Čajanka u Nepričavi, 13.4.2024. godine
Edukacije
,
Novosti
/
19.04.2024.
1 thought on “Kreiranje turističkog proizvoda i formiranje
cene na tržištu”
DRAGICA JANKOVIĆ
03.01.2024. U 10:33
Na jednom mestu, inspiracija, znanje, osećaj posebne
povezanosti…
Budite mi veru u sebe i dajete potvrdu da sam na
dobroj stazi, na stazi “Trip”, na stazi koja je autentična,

::::

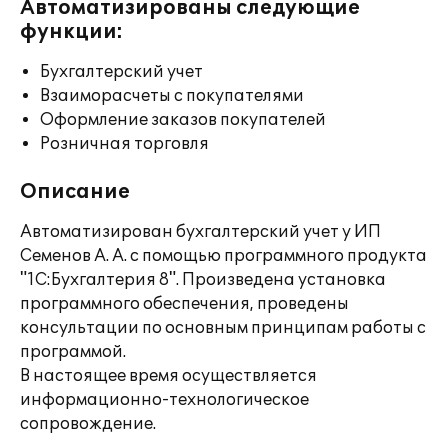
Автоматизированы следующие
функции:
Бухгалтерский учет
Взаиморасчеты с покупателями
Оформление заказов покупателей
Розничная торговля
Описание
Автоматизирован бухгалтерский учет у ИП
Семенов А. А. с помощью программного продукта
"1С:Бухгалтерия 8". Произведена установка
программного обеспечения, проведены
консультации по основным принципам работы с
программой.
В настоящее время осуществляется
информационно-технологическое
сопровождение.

::::

Once you reach the line with "Розничная торговля" in the data above, copy it and every line after it exactly, up to and including the line with "В настоящее время осуществляется".

Розничная торговля
Описание
Автоматизирован бухгалтерский учет у ИП
Семенов А. А. с помощью программного продукта
"1С:Бухгалтерия 8". Произведена установка
программного обеспечения, проведены
консультации по основным принципам работы с
программой.
В настоящее время осуществляется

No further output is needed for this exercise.